Combined with the ways that Gyms work — you leave your Pokémon behind at a gym to defend it — Pokémon Go places the least amount of emphasis on actually bonding with your monsters than almost any another game in the series. For most players, this intimacy may not be vital, but for a series that has spent years teaching you to connect with your digital pals, it’s weird to see them reduced to such an expendable extent.
What could be
Pokémon Go is successful, but it could be so much more. Some of these functions — like trading — are confirmed to be coming. But Niantic needs to keep an eye on other things as well. Go has created a massive user base — and it needs to find a way to sustain and keep people coming back after the initial hype has died down. Given Niantic’s history running Ingress (which much of Pokémon Go draws upon heavily), I’m hopeful that it can do this.
Right now, friends of mine — folks across the country who never get into video games — are playing this app. I’d love to be able to interact with them — somehow — or at least be able to see what other players are doing (perhaps a way to make a friends list and look at their journals?). Go has created a huge community, and that social aspect need to expand beyond just what it’s doing with players that meet up locally.
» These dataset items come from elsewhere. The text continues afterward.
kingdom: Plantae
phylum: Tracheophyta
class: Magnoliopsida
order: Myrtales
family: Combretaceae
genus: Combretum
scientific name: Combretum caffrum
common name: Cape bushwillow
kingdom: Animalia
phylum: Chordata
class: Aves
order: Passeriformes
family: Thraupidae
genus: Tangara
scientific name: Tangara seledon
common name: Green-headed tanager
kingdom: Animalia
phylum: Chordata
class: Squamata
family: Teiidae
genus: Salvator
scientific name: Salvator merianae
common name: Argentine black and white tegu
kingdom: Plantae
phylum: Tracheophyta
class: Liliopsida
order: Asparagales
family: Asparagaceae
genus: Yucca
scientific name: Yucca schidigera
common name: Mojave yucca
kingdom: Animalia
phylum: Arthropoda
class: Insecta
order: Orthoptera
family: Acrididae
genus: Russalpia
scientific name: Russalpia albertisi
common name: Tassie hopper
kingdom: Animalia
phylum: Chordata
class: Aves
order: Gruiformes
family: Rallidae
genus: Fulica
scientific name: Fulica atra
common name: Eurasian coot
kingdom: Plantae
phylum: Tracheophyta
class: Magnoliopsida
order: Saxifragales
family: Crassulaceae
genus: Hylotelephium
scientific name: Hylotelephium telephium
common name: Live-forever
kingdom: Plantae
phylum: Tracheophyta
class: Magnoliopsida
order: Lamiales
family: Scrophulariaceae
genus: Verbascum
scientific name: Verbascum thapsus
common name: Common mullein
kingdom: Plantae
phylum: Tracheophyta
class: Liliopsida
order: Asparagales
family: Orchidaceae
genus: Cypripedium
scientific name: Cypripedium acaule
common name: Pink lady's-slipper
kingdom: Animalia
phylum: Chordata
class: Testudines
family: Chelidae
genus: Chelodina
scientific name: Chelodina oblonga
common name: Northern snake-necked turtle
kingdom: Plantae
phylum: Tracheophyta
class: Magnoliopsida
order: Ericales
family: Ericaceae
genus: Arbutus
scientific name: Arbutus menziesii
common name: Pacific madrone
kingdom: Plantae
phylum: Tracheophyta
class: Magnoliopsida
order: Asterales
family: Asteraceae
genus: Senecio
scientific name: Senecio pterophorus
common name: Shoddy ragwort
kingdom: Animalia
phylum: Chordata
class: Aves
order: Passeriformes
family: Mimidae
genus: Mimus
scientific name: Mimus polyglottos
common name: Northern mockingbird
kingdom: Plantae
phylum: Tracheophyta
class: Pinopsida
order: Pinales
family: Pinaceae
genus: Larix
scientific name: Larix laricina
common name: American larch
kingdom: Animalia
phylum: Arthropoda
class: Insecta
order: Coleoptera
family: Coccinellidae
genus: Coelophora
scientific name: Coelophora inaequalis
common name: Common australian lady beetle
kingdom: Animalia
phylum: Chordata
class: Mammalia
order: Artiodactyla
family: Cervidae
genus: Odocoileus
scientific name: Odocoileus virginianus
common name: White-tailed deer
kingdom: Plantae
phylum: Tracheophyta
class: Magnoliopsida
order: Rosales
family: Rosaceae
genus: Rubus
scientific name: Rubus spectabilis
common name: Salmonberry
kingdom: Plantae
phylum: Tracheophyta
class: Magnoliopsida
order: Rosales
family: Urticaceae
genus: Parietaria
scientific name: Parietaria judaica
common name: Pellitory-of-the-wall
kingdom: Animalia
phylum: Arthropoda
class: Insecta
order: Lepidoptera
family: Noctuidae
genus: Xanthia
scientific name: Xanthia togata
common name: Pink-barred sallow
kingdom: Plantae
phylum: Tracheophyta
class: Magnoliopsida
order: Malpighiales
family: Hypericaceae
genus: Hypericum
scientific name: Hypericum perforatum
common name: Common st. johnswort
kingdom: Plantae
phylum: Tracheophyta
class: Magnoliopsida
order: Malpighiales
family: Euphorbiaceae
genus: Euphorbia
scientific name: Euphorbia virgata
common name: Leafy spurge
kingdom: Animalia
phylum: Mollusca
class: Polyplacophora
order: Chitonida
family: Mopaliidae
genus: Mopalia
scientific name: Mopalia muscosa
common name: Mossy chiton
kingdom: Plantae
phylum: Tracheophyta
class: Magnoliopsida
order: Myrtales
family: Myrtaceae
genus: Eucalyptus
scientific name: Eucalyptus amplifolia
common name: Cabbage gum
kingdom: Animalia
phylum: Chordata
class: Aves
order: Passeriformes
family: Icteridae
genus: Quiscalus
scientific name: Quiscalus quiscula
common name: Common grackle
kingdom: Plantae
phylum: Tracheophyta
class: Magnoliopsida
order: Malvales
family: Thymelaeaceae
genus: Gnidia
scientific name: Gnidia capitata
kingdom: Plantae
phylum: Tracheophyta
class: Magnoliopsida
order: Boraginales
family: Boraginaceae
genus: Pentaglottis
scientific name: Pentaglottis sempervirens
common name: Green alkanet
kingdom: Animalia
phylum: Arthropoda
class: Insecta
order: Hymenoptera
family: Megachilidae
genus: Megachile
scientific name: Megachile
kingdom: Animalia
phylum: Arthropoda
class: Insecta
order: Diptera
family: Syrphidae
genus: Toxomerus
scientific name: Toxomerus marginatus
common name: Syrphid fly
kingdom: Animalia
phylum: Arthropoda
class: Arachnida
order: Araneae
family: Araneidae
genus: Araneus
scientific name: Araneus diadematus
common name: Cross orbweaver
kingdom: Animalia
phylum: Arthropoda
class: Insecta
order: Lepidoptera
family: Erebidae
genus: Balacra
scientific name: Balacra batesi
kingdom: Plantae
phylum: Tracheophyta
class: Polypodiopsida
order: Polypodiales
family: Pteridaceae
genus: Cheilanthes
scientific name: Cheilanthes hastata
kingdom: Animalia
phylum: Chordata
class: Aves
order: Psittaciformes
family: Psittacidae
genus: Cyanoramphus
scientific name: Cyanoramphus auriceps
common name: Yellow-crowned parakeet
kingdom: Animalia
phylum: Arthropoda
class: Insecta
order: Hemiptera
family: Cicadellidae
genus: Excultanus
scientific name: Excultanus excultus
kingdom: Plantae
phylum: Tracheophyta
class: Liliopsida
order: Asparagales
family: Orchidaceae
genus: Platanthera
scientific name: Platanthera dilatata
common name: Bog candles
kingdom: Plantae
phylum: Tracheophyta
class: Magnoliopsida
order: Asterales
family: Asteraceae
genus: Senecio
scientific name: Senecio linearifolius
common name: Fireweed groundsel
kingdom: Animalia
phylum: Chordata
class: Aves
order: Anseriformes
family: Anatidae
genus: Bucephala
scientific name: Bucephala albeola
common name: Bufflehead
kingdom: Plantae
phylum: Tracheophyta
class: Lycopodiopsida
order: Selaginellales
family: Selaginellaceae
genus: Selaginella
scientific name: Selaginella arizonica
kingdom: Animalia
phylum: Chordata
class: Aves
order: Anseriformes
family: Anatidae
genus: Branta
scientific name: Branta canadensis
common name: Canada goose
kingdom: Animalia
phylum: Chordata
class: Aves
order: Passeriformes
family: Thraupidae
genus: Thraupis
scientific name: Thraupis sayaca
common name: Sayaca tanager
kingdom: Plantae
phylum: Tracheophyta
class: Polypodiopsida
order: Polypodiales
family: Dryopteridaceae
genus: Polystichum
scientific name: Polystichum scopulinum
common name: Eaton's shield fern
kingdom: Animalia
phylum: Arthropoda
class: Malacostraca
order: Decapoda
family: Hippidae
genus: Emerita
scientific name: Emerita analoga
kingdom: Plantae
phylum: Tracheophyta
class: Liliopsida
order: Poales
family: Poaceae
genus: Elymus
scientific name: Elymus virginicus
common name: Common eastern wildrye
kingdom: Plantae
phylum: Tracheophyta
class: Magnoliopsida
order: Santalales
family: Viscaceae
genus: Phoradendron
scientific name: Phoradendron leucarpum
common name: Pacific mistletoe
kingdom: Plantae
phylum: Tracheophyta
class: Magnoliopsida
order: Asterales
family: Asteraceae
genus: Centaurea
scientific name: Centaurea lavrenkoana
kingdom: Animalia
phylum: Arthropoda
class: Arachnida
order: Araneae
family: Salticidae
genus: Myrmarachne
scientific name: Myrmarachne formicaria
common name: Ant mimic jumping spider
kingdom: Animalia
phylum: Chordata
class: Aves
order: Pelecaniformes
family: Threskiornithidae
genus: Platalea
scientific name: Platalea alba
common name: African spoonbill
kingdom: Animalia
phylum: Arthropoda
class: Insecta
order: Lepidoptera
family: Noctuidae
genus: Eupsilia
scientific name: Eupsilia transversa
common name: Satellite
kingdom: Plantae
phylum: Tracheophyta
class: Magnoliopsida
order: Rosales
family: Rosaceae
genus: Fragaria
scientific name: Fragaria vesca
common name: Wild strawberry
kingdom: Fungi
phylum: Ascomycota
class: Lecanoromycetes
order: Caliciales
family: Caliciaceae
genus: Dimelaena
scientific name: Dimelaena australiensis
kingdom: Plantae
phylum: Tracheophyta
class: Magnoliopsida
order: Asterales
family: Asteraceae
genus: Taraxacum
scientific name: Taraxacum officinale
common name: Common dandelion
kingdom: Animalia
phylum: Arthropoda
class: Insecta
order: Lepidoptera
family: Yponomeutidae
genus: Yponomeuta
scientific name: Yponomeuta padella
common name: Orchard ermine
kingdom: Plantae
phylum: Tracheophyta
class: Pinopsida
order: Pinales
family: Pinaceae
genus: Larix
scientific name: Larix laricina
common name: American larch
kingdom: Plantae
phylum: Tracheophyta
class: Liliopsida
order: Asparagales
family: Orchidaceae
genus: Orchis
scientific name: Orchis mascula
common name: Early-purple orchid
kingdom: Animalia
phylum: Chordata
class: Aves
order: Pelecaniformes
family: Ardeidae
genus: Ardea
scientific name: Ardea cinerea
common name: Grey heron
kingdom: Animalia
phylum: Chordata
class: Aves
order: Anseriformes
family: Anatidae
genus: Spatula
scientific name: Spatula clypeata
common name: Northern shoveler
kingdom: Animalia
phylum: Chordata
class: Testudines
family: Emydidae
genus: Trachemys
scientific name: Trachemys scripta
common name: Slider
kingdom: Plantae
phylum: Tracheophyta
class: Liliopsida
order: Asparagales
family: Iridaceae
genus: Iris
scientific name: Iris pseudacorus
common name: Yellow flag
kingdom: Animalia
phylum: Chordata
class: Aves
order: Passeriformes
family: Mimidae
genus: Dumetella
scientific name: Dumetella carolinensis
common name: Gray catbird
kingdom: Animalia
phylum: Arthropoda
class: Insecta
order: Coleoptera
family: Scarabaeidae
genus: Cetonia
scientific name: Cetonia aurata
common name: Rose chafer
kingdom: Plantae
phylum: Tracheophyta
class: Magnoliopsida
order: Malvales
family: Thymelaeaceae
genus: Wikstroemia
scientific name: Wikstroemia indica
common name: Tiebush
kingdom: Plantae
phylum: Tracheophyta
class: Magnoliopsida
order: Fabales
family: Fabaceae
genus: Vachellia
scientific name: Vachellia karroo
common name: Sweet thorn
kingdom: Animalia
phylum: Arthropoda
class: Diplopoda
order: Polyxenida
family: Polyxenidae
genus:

In fact, Go has no way for players to communicate with each other. It has no chat options — something Ingress has. It has no way to check where PokéStops are outside of your direct vicinity (hence all the fan made maps you’ll see online already). You also can’t battle other trainers directly. These are all things that could come to Go or change in the future (especially since Ingress has some of them).
Some locations — I’ve seen this online outside of my own experience as well — that should be lush with Pokémon just aren’t for some. A local river was seemingly too remote for Pokémon Go to fill with any monsters to catch. It’s going to be harder for new players to jump in as Gym levels continue to rise, and Go doesn’t notify you if you lose control of a gym, either. And some changes — like the footprints replacing actual units of distance that tell you how close you are to a Pokémon, are actually steps in the wrong direction from the beta test. The journal (an addition from the beta I really like) quickly becomes useless, as it shows you just a snapshot of your progress as you stuff it with achievements. You can only hatch Eggs while the app’s running; it can’t track your steps unless it’s open, not even tapping into Apple’s Healthkit that tracks your steps.
Niantic still has some work to do.
Pokémon Go is marathon, not a sprint: It’s something that I’m legitimately worried about spending too much time with while yet also harboring concerns about its longevity. But even lacking functions and with tons of problems, Go has still managed to entice players around the globe to catch ’em all … outside the comforts of their homes. It’s already seeped its way into popular culture, and it’s something that I hope has the ability to sustain itself and continue to be enjoyable as Niantic adds features and fixes the current issues. And it may be easy to forget, but what other app ever has had people meeting up in parks and playing together at 1 a.m.? Exactly.
Despite its problems, Pokémon Go is something that I’m going to be playing for a long time to come (I mean, I have to catch ’em all, right?). Go has a solid base, and if Niantic can sustain and cultivate the community and Go as a platform, it has real potential. And by that measure alone, it’s quite a success, even if it still has a lot of room left to grow.
Pokémon Go is out now for iOS and Android in Australia, the United States, and New Zealand. GamesBeat downloaded the game from the Apple App Store for the purposes of this review.